> [THE PROBLEM]: What lines below mention the word "assign"? Copy each one.

> [TASK MATERIAL]:
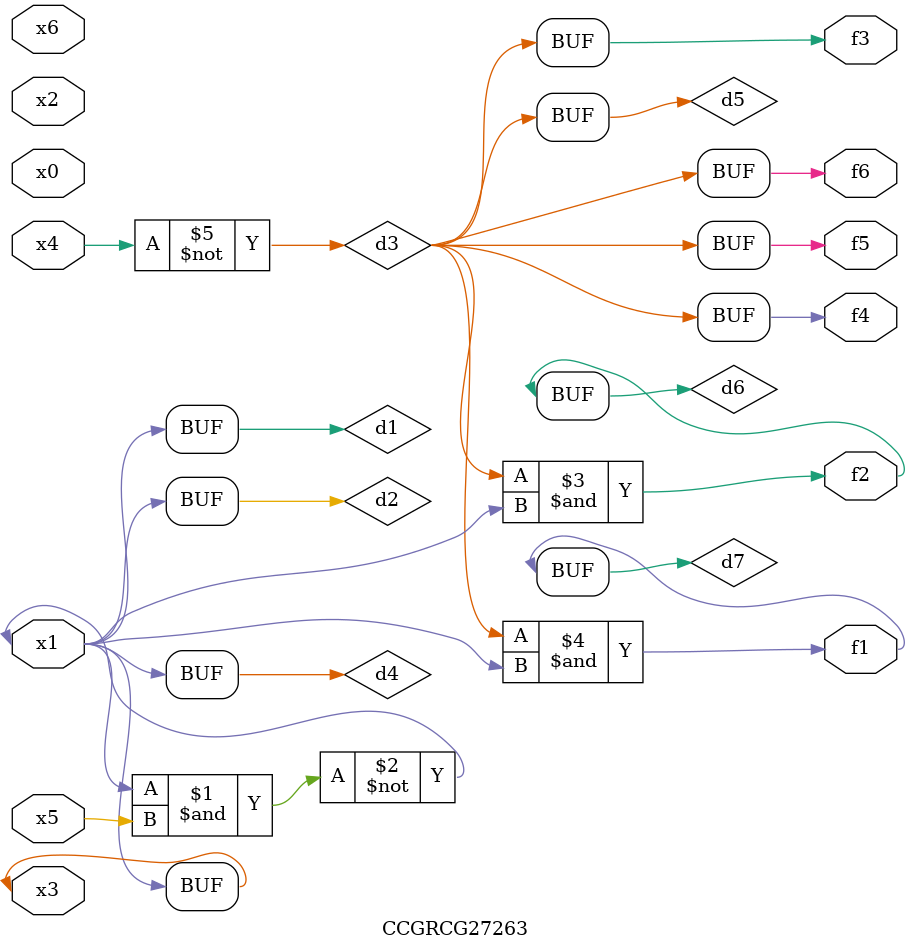
<source format=v>
module CCGRCG27263(
	input x0, x1, x2, x3, x4, x5, x6,
	output f1, f2, f3, f4, f5, f6
);

	wire d1, d2, d3, d4, d5, d6, d7;

	buf (d1, x1, x3);
	nand (d2, x1, x5);
	not (d3, x4);
	buf (d4, d1, d2);
	buf (d5, d3);
	and (d6, d3, d4);
	and (d7, d3, d4);
	assign f1 = d7;
	assign f2 = d6;
	assign f3 = d5;
	assign f4 = d5;
	assign f5 = d5;
	assign f6 = d5;
endmodule

</source>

> [ANSWER TO THIS PROBLEM]:
	assign f1 = d7;
	assign f2 = d6;
	assign f3 = d5;
	assign f4 = d5;
	assign f5 = d5;
	assign f6 = d5;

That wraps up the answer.